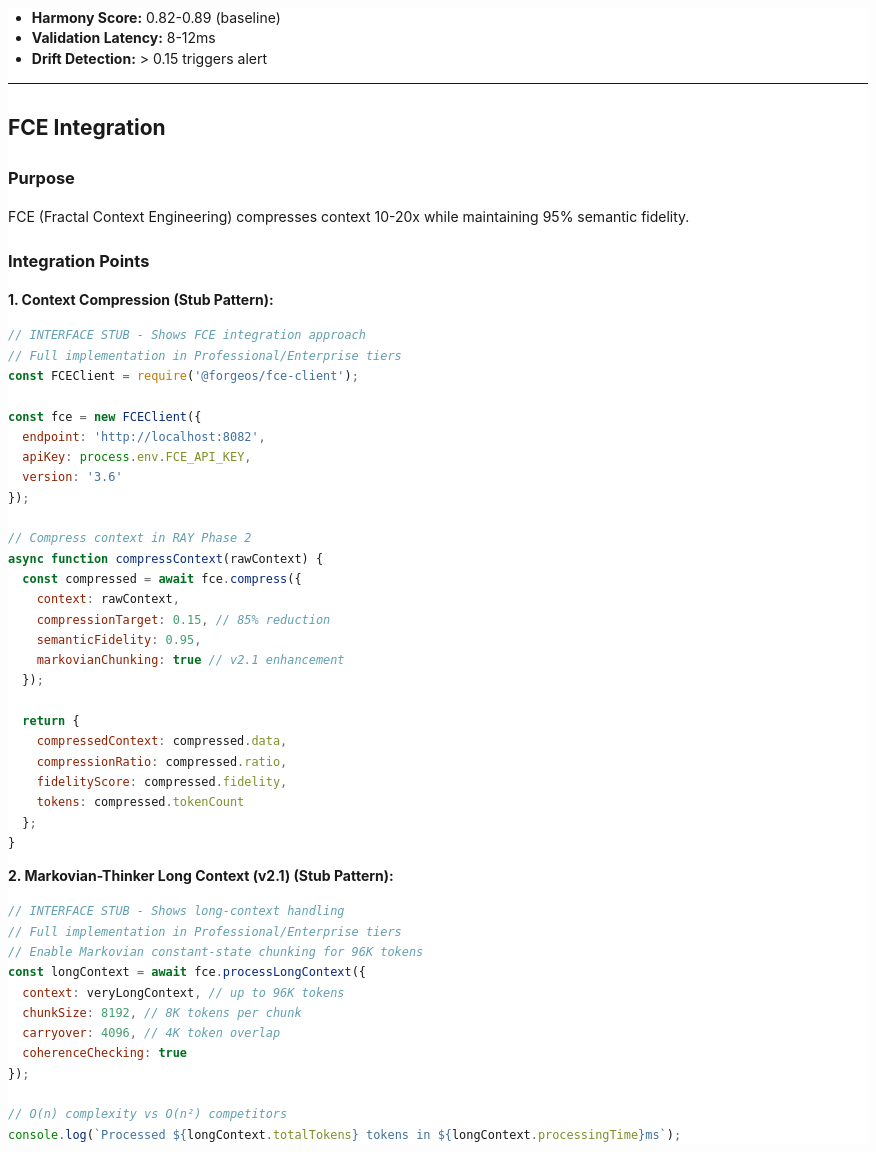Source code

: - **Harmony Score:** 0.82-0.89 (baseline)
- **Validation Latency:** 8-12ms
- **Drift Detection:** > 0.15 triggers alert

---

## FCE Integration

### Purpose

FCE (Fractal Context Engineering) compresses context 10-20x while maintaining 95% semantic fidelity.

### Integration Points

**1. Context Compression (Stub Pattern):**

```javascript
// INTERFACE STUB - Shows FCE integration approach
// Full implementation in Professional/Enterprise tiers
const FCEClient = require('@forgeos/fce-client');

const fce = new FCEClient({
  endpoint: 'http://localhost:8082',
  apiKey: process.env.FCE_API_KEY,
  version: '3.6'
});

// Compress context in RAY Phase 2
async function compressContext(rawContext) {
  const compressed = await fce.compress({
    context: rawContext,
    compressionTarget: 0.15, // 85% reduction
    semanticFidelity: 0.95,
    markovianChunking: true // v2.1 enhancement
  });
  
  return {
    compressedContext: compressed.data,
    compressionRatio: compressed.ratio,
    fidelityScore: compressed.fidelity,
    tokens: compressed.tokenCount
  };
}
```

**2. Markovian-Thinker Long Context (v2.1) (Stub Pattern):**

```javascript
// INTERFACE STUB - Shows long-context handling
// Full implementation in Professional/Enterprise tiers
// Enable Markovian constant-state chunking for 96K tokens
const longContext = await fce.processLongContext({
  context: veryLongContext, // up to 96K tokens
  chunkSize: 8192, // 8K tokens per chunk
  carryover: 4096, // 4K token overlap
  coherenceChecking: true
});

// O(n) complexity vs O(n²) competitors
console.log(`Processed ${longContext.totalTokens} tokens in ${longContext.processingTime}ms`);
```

• **Your objective**
The word "rawContext" appears in some lines of the data. Copy every one of those lines.

• **Worked solution**
async function compressContext(rawContext) {
    context: rawContext,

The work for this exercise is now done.